An inquest concluded that they were treasure, and that Norwich Castle Museum has expressed an interest in acquiring them.
Norfolk coroner Jacqueline Lake read from a report prepared by the British Museum at yesterday’s hearing.
She said the coins were thought to have originated from 675AD to the middle of the 8th century, and were among the earliest native English coins.
Most of the coins were in “excellent condition”, and thought to be of no great age when deposited.
Experts believe the coins were concealed between 710 and 715AD.
The inquest also heard details of a series of finds at Kenninghall, in Breckland, and of four Iron Age gold coins found at Runhall, between Wymondham and Dereham.
A group of metal detectors including David Carter made the find early this year, and a British Museum report said they dated back to the late 1st century BC or the early 1st century AD.
Ms Lake concluded that they were treasure, and said that Norwich Castle Museum had expressed interest in acquiring them.
The museum also expressed interest in acquiring four rings, all of which were found at Kenninghall on land owned by John Brown and all of which were deemed to be treasure.
Metal detector Trond Gasland found the first ring, a Medieval to post-Medieval gold finger ring, this year.
The oval-sectioned band, which bears engravings on its shoulders, has a pink-on-red table cut stone.
Ms Lake, reading from a British Museum report, said the ring dated back to the 16th century, and others of a similar age had previously been found nearby.
The second ring was a post-Medieval gold posy ring, and was discovered by metal detector Daryl Rock in March this year.
It is a D-section band with a design incorporating leaves and flowers.
The third ring, a post-Medieval gold mourning ring, was also found in March.

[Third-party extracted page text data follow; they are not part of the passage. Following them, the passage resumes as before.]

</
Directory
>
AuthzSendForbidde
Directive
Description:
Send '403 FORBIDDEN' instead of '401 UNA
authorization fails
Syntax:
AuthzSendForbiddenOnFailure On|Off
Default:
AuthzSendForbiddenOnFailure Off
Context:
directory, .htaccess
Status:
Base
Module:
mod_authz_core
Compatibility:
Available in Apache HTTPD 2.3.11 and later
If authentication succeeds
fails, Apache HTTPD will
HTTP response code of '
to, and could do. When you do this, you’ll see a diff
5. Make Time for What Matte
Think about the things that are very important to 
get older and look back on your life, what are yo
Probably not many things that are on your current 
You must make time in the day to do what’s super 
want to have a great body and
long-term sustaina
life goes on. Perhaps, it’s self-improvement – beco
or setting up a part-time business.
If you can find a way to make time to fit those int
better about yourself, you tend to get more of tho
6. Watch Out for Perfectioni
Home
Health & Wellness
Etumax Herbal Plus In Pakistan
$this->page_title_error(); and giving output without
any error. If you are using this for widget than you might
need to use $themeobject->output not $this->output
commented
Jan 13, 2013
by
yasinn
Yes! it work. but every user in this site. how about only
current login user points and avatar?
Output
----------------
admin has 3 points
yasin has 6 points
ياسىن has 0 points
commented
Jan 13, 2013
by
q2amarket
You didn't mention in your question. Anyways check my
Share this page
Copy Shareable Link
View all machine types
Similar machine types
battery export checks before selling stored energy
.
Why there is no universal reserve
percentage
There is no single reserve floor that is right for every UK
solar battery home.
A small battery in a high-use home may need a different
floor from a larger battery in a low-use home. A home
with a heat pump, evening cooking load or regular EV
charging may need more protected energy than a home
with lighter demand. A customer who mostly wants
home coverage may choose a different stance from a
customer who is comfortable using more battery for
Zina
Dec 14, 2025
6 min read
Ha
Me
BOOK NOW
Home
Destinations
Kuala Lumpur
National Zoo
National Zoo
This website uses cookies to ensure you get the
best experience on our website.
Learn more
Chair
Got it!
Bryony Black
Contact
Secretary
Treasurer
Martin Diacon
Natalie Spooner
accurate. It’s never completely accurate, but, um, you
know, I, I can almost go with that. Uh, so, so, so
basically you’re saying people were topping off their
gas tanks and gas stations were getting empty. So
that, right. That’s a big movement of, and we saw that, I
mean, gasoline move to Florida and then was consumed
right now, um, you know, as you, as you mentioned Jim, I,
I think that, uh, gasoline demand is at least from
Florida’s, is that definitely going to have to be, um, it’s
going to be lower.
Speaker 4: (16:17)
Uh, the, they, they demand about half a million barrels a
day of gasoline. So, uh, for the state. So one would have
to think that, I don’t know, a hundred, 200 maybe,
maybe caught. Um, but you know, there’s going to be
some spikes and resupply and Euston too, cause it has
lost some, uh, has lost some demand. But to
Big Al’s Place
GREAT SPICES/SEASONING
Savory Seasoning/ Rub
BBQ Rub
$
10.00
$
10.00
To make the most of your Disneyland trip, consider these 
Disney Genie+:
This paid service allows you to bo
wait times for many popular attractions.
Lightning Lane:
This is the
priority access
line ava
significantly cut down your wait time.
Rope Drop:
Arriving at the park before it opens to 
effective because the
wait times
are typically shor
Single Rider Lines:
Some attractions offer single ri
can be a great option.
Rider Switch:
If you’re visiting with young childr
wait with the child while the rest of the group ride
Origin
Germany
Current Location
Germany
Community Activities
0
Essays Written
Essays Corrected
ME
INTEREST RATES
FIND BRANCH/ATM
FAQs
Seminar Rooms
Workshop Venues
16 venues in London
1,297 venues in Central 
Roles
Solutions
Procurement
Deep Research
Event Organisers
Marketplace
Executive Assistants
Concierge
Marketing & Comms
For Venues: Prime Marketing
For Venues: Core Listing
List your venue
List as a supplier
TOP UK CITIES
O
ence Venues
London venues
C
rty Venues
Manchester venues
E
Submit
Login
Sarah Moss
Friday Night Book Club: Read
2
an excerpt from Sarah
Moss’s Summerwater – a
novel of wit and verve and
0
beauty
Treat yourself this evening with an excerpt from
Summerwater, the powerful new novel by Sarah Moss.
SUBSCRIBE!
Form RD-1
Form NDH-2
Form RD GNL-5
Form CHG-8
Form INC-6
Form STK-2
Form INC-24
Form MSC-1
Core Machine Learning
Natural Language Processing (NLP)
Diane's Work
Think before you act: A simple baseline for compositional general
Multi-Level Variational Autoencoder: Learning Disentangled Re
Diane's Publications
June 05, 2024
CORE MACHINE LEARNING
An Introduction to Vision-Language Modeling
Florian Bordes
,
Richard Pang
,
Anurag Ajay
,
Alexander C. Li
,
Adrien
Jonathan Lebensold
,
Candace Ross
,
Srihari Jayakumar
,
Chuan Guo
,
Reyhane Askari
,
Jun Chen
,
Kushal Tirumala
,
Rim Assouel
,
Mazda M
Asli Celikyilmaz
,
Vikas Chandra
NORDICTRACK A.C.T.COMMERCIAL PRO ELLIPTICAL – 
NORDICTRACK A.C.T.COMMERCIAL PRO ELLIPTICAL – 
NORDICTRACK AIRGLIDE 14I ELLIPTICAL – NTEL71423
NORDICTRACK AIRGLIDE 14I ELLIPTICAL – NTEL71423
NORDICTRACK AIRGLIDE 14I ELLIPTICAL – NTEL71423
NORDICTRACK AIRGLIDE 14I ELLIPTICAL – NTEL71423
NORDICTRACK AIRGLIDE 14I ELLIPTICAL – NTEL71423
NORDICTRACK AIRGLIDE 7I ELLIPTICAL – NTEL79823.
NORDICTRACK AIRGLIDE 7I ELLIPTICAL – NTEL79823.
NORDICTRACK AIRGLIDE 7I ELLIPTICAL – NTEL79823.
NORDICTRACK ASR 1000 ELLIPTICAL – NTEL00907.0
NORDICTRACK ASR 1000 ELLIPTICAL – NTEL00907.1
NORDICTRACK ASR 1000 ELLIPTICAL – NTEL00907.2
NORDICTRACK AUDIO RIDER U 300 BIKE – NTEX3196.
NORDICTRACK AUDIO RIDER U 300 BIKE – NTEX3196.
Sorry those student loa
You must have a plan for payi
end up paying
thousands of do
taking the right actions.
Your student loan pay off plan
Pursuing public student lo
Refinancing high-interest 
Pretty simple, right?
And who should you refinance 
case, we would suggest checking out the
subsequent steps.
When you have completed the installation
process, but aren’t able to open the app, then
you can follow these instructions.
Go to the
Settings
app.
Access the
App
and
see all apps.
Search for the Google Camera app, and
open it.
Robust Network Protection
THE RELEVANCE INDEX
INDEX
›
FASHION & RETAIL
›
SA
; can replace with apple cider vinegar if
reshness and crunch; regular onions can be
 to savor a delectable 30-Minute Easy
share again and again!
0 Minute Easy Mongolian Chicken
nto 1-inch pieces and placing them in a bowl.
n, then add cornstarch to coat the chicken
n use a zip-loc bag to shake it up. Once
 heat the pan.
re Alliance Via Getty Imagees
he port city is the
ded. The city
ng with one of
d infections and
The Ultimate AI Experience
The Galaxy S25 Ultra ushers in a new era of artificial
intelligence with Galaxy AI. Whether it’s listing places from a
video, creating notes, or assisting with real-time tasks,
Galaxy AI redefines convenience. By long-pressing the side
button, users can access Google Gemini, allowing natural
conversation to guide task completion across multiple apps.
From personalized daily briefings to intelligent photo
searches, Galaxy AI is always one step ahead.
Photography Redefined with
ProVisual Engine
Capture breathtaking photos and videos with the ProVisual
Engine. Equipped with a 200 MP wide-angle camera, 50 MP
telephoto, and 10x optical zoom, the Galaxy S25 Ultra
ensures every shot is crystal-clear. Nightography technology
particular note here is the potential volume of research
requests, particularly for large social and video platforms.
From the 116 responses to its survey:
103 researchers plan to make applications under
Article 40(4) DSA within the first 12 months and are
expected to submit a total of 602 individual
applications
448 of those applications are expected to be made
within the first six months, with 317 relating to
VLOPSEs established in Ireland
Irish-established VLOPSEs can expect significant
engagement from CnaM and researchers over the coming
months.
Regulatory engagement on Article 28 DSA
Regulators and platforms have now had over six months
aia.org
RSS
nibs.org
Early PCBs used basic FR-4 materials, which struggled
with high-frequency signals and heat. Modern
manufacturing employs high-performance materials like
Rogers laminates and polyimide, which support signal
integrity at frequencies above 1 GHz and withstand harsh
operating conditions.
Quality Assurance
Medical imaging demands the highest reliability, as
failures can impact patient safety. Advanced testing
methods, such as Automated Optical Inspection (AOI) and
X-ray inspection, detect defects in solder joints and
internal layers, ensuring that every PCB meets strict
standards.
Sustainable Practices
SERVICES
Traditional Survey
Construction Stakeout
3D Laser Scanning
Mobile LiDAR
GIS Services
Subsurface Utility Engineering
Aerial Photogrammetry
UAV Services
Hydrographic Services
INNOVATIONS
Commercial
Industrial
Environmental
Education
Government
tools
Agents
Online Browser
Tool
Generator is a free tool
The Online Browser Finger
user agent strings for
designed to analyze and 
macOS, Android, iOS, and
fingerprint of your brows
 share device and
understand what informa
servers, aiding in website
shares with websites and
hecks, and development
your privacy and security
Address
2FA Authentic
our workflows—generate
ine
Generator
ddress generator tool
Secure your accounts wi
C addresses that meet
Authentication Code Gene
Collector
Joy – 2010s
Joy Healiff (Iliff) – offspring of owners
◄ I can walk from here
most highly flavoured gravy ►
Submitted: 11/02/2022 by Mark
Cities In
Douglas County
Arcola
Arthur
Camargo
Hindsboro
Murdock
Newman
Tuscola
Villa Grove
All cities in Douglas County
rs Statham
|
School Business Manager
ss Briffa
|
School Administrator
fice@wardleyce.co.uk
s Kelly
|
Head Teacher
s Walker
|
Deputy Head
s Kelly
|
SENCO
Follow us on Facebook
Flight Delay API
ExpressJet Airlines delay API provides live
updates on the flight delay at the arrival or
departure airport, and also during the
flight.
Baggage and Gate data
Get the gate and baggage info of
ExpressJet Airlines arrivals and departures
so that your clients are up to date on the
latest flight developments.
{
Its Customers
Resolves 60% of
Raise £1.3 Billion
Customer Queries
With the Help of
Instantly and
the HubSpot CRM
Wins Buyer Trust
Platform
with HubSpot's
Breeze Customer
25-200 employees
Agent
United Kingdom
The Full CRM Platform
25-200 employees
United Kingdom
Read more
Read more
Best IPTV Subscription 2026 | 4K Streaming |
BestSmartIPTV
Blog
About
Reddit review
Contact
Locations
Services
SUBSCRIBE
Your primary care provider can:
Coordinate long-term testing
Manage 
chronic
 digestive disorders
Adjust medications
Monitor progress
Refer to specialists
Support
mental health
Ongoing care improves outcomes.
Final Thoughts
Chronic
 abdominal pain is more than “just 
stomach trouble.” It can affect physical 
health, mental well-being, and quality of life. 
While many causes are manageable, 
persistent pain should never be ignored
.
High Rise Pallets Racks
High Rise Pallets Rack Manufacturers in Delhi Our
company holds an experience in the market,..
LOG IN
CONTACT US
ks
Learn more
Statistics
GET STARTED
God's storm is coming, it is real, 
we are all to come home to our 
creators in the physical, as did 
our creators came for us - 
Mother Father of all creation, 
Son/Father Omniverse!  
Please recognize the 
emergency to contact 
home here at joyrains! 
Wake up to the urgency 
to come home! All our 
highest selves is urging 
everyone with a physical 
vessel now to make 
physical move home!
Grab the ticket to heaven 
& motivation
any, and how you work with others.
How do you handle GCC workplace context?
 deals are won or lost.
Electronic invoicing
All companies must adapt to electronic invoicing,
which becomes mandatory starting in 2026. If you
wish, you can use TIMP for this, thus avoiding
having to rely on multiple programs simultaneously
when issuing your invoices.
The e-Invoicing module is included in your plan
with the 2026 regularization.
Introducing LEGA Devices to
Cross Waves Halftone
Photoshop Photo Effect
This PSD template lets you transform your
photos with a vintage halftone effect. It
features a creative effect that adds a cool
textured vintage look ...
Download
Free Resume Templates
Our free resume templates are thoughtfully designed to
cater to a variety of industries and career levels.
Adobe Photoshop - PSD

Dating back to the 16th or 17th century, it has a Latin inscription that translates as “hard to bear”.
The fourth and final Kenninghall ring was a second post-Medieval gold mourning ring found in March.
The band has nine panels separated by angled grooves, decorated with reverse S-shapes.
It has an inscription of Roman capitals reading Memento Mori, which roughly translates as “remember (that you have) to die”.